Entries from the collection
◆ ◆ ◆ ◆ ◆
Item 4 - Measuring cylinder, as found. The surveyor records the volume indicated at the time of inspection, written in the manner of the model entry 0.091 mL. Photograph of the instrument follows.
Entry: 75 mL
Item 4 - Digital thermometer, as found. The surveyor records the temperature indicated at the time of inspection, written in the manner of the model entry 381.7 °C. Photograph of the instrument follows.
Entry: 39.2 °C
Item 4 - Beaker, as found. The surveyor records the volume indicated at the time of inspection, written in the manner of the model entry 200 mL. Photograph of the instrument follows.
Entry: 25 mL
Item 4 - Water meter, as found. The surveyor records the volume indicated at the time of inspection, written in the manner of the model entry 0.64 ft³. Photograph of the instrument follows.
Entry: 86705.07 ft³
◆ ◆ ◆ ◆ ◆
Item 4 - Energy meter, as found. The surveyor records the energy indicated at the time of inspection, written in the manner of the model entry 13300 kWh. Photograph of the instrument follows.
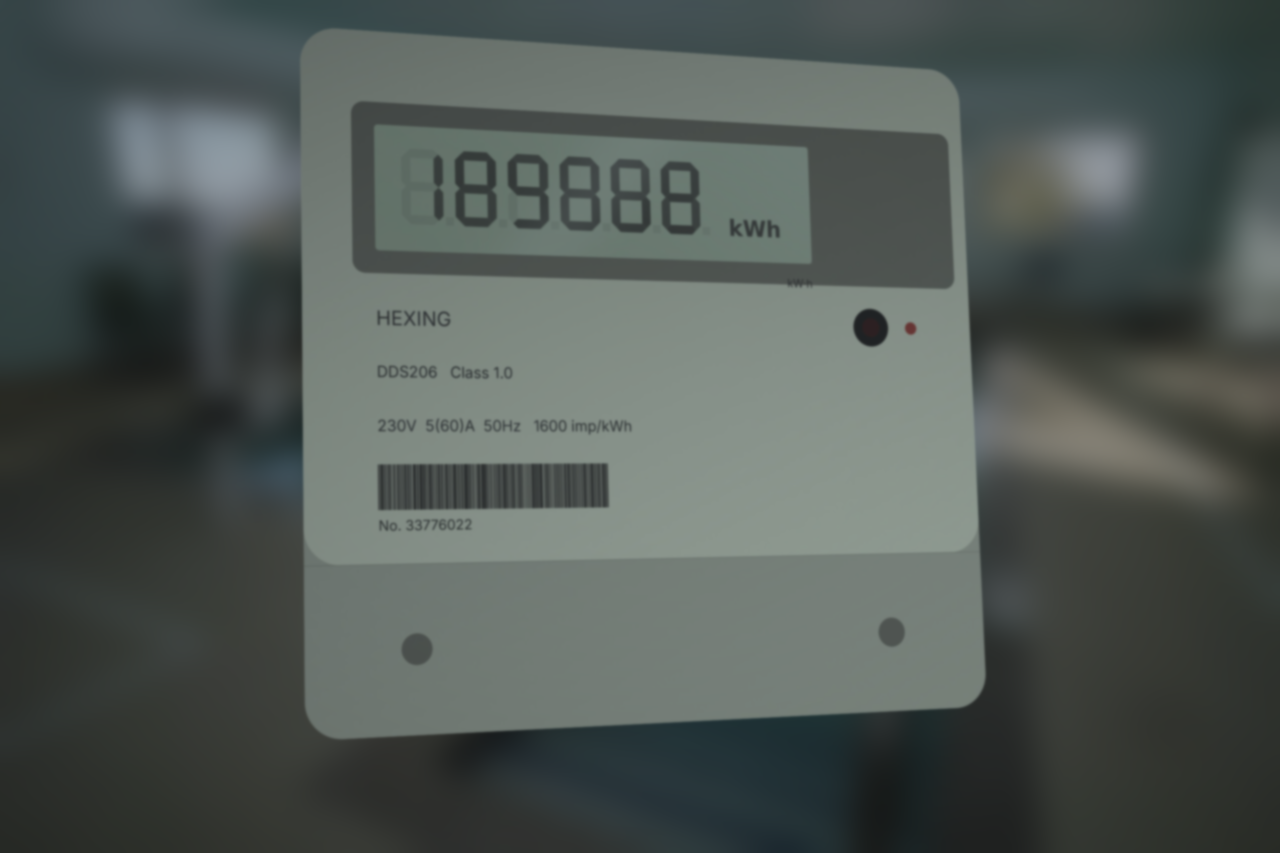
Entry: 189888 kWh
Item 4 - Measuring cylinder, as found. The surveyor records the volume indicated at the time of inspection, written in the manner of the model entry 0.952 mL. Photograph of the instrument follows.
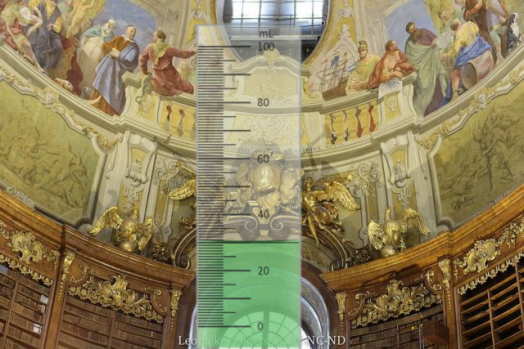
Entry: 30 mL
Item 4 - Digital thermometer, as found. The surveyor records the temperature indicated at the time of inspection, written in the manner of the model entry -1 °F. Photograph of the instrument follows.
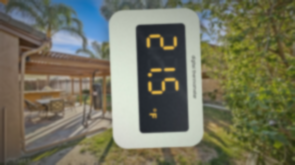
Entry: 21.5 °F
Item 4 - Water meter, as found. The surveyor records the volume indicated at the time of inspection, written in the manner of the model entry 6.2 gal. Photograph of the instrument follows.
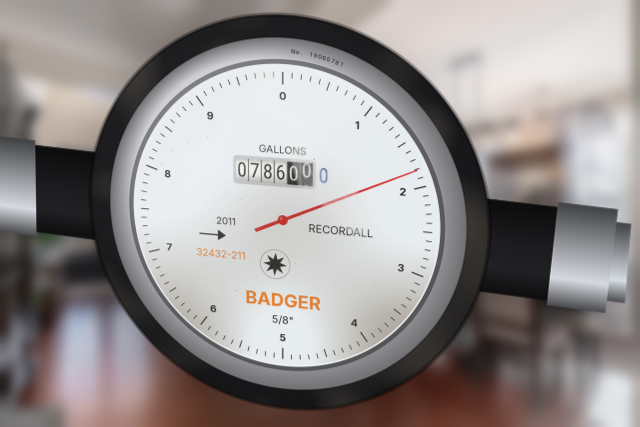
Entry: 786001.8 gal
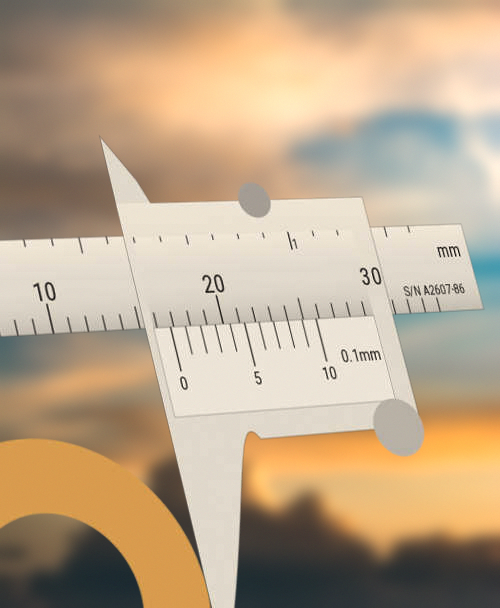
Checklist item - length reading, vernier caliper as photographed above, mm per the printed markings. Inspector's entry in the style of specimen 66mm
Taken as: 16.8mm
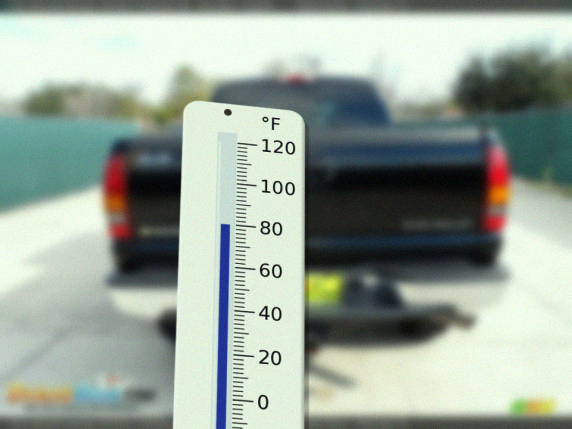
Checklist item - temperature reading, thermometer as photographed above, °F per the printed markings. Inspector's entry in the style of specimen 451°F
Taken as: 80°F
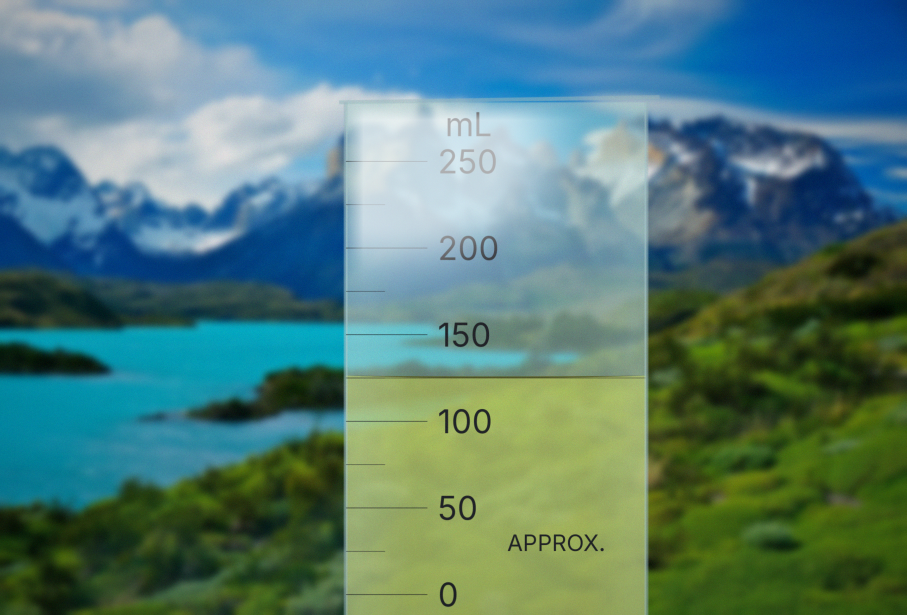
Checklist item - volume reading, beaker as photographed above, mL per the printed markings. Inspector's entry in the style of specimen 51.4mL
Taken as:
◆ ◆ ◆ ◆ ◆
### WRITTEN TASK
Return, word for word, the lines from the one containing "ft³. Photograph of the instrument follows." through the one containing "Entry: 86705.07 ft³", including both of those lines.

### ANSWER TO THIS TASK
Item 4 - Water meter, as found. The surveyor records the volume indicated at the time of inspection, written in the manner of the model entry 0.64 ft³. Photograph of the instrument follows.
Entry: 86705.07 ft³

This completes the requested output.